Task to carry out =>
Please rewrite the text of every row below, substituting "legume" for each "fructe" and leaving everything else unchanged. Leave the pictures out of your answer.

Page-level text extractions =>

※ ※ ※

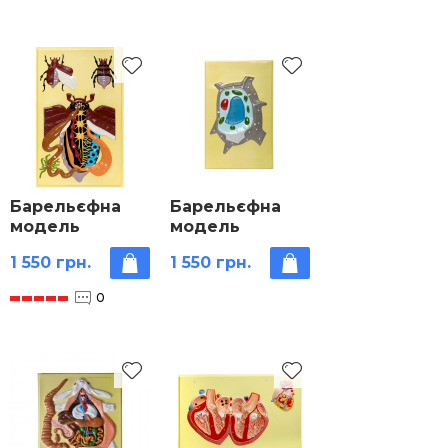
Барельєфна
Барельєфна
модель
модель
«Внутрішня
Рослинна
1 550 грн.
1 550 грн.
будова жука»
клітина
0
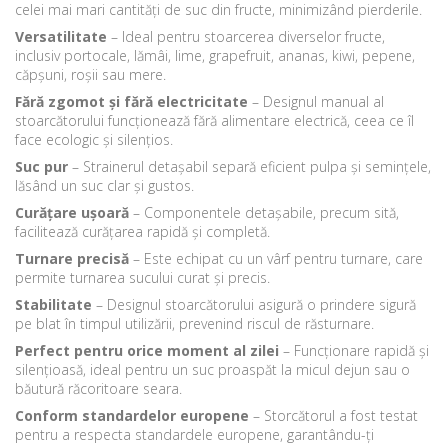
celei mai mari cantități de suc din fructe, minimizând pierderile.
Versatilitate
– Ideal pentru stoarcerea diverselor fructe,
inclusiv portocale, lămâi, lime, grapefruit, ananas, kiwi, pepene,
căpșuni, roșii sau mere.
Fără zgomot și fără electricitate
– Designul manual al
stoarcătorului funcționează fără alimentare electrică, ceea ce îl
face ecologic și silențios.
Suc pur
– Strainerul detașabil separă eficient pulpa și semințele,
lăsând un suc clar și gustos.
Curățare ușoară
– Componentele detașabile, precum sită,
facilitează curățarea rapidă și completă.
Turnare precisă
– Este echipat cu un vârf pentru turnare, care
permite turnarea sucului curat și precis.
Stabilitate
– Designul stoarcătorului asigură o prindere sigură
pe blat în timpul utilizării, prevenind riscul de răsturnare.
Perfect pentru orice moment al zilei
– Funcționare rapidă și
silențioasă, ideal pentru un suc proaspăt la micul dejun sau o
băutură răcoritoare seara.
Conform standardelor europene
– Storcătorul a fost testat
pentru a respecta standardele europene, garantându-ți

※ ※ ※

Reply to the task =>
Барельєфна
Барельєфна
модель
модель
«Внутрішня
Рослинна
1 550 грн.
1 550 грн.
будова жука»
клітина
0
celei mai mari cantități de suc din legume, minimizând pierderile.
Versatilitate
– Ideal pentru stoarcerea diverselor legume,
inclusiv portocale, lămâi, lime, grapefruit, ananas, kiwi, pepene,
căpșuni, roșii sau mere.
Fără zgomot și fără electricitate
– Designul manual al
stoarcătorului funcționează fără alimentare electrică, ceea ce îl
face ecologic și silențios.
Suc pur
– Strainerul detașabil separă eficient pulpa și semințele,
lăsând un suc clar și gustos.
Curățare ușoară
– Componentele detașabile, precum sită,
facilitează curățarea rapidă și completă.
Turnare precisă
– Este echipat cu un vârf pentru turnare, care
permite turnarea sucului curat și precis.
Stabilitate
– Designul stoarcătorului asigură o prindere sigură
pe blat în timpul utilizării, prevenind riscul de răsturnare.
Perfect pentru orice moment al zilei
– Funcționare rapidă și
silențioasă, ideal pentru un suc proaspăt la micul dejun sau o
băutură răcoritoare seara.
Conform standardelor europene
– Storcătorul a fost testat
pentru a respecta standardele europene, garantându-ți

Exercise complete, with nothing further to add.